* **SET EXERCISE**:
Extend the message about deadlines and milestones in Django development, starting right after its last sentence.

* **SELECTED EXTRACT**:

-=-=-

Derek,
I agree with you that the waterfall method of software development is
broken and we don't use it here.
However, we do set deadlines and goals, and we try to make them an
accurate estimation of time required to complete work.
How do we do this? Using a lot of the techniques that you said
above. We never have a deadline that is more than 6 weeks away. It
allows any errors that do get into our timelines to have a minimal
impact. It allows us to be flexible with changing requirements,
and...well, go read an agile development book if you want the rest of
the spiel.
However, I don't even see as much as an "we will have x done in 1
week" in the Django environment. I understand Malcom's arguments
about volunteering and unpredictable development timelines, but to not
even try to shoot for a simple, easy to reach milestone seems like you
are underestimating yourself and your colleagues.
To simply say I don't want to set a milestone just to watch us miss it
ignores that fact that milestones have several benefits:
1) A common, distinct, achievable goal
2) A way to measure progress and learn about weak and strong points in
your development process
3) A tangible accomplishment to make people feel like there is
progress being made
4) Pressure/incentive to complete a task in a timely manner
I don't think the majority of the django core team share my point of
view, so I am willing to accept "it is what it is". I just hope that
my arguments have opened consideration to a few compromises that will
help both the corporate user and the underpaid :) Django commiter.

-=-=-

* **PROVIDED DATA**:
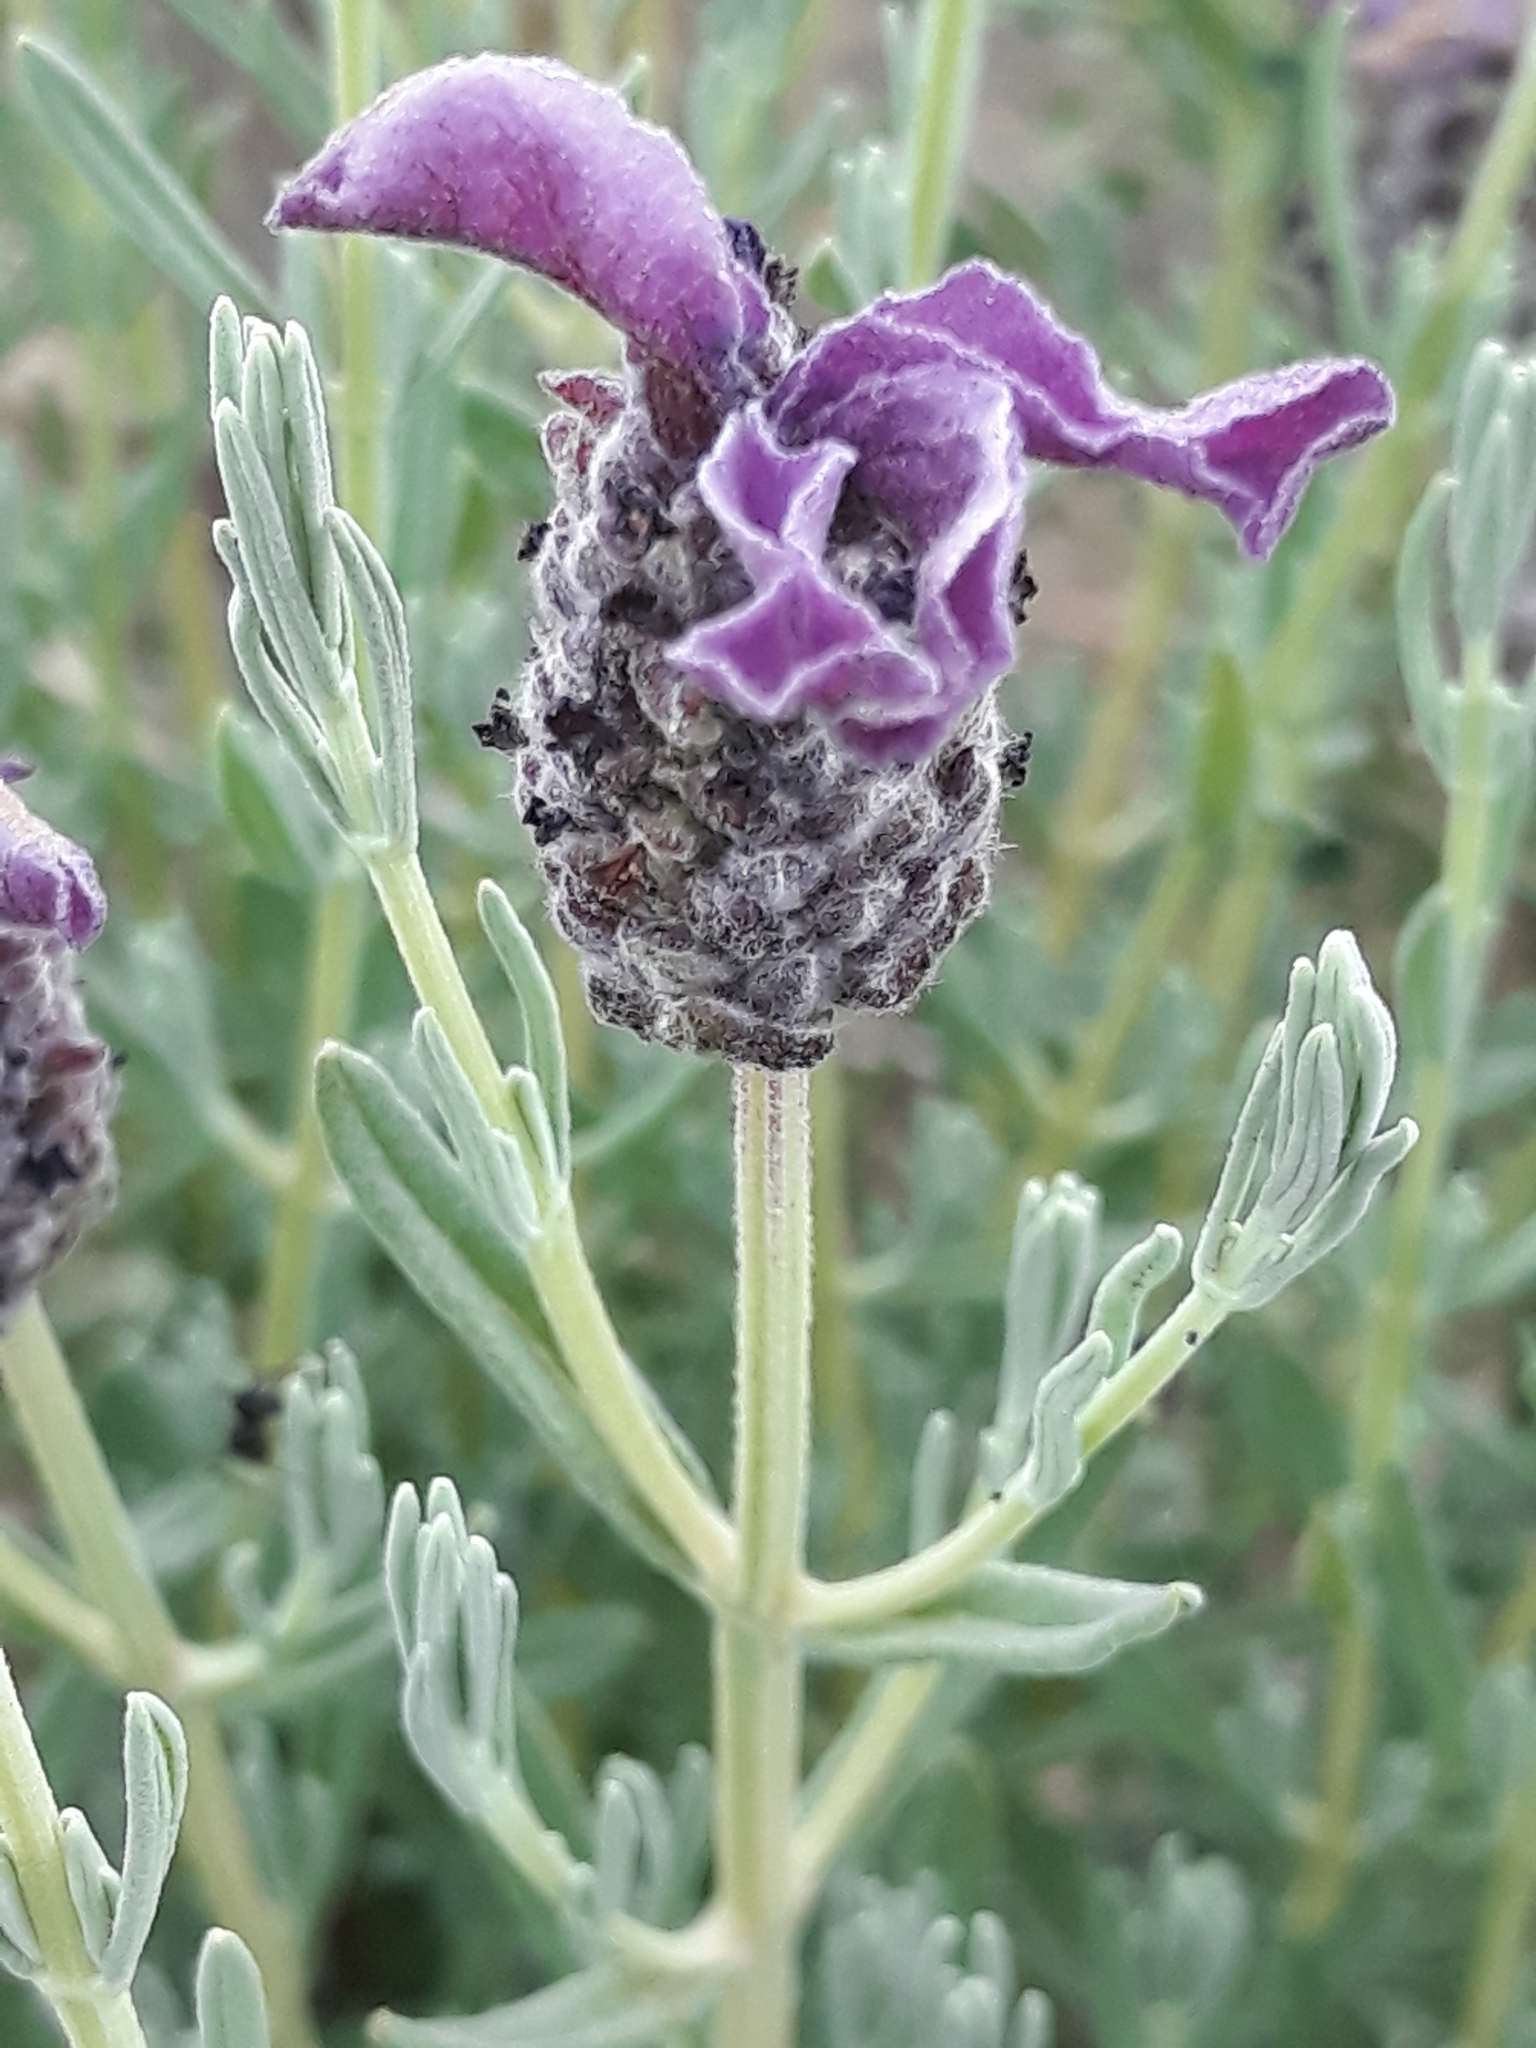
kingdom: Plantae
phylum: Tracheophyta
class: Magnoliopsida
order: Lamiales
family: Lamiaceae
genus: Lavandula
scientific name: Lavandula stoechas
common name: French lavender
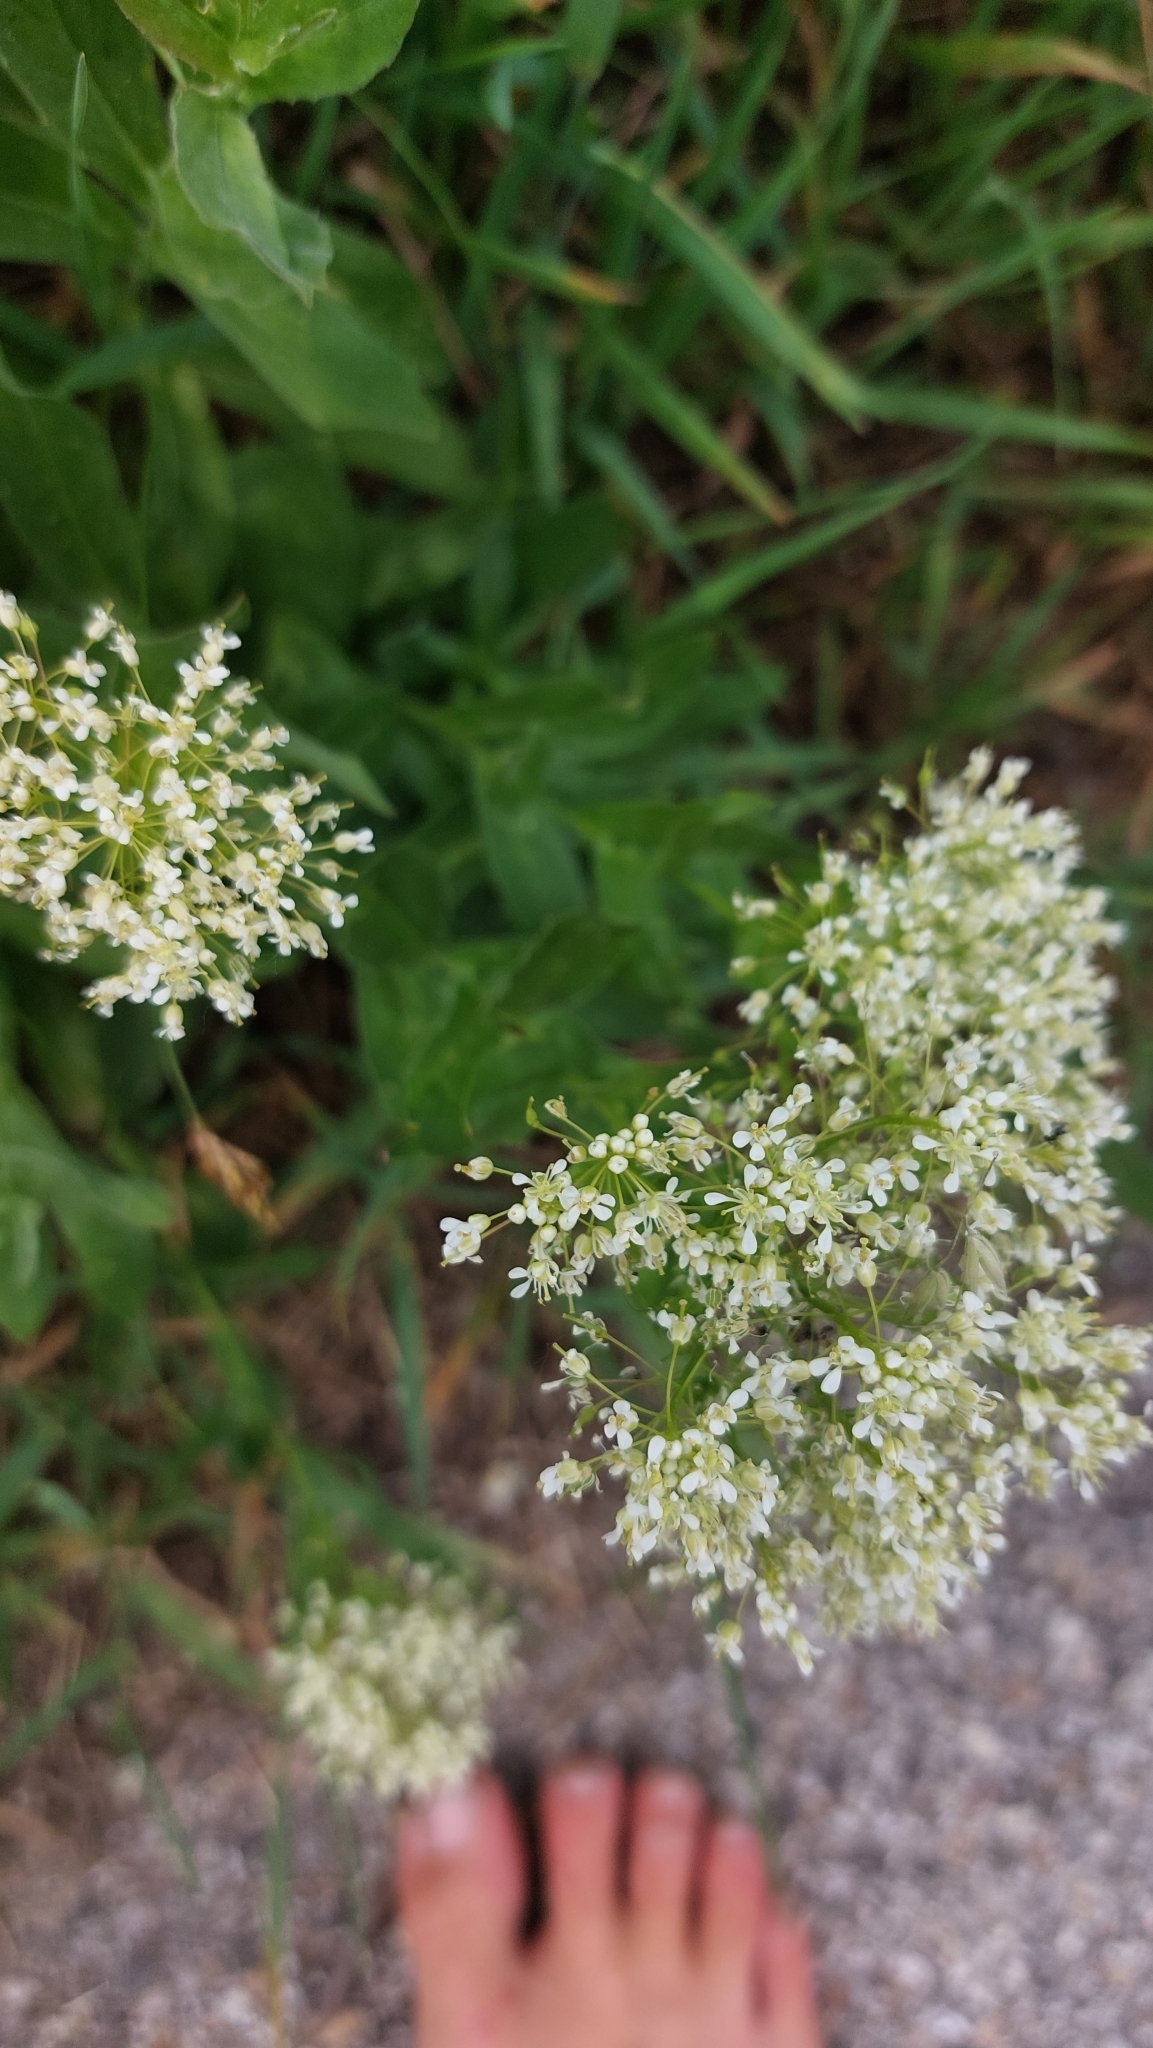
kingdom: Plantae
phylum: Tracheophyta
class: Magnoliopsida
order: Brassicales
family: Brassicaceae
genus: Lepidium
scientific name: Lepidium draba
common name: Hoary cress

-=-=-

* **TASK RESPONSE**:
On Oct 1, 3:05 pm, Derek Anderson <[EMAIL PROTECTED]> wrote:
> actually, "it's done when it's done" can be sold in a corporate
> environment. it has the unfortunate characteristic of being the closest
> thing to truth when modeling software development, and no amount of
> pre-planning or chart-making is going to get you a more accurate answer.
>
> some key facts to present to your management when making your case:
>
> * developers are unable to give unbiased time estimates when they know
> their performance will be judged by comparison to them later
> (it's OK to ask, but never say "but you said...")
> * individual feature deadlines encourage either:
> - slacking because you know you're head of schedule
> - hacking because you know you're behind schedule
> both of which are detrimental to quality and productivity
> * final performance should be judged via post-game analysis (when the
> scope and complexity of a problem are known) and pre-game
> preconceptions should be given little-to-no weight
> * day-by-day performance can be had by monitoring VCS/bugzilla, with no
> performance penalty to the developer. (as long as you enforce
> frequent commits - teach them about temp. branches if they're going
> to be breaking existing functionality for days on end)
>
> and don't say "but my employer/phb is too conservative for this". i've
> run dev teams for telcoms and the us military, two of the most
> hard-nosed waterfall-lovin' organizations ever to have existed. it
> takes a while to prove it right to them, but given persistence without
> dickishness it is possible. (and most PHB's aren't actually evil, just
> confused by the mystical beast that is programming, annoyed at being
> treated like a moron because they don't the the computing equivalent to
> "what's the proper timing sequence for a ford 302 V8", and suspicious of
> programmers who have a history of outright lying to them)
>
> btw, why do you think OSS is beating the pants off of closed-source
> stuff anyway? we don't have more money. we don't have smarter people.
> what we have is a vastly more efficient development model.
>
> anyway, my $.02.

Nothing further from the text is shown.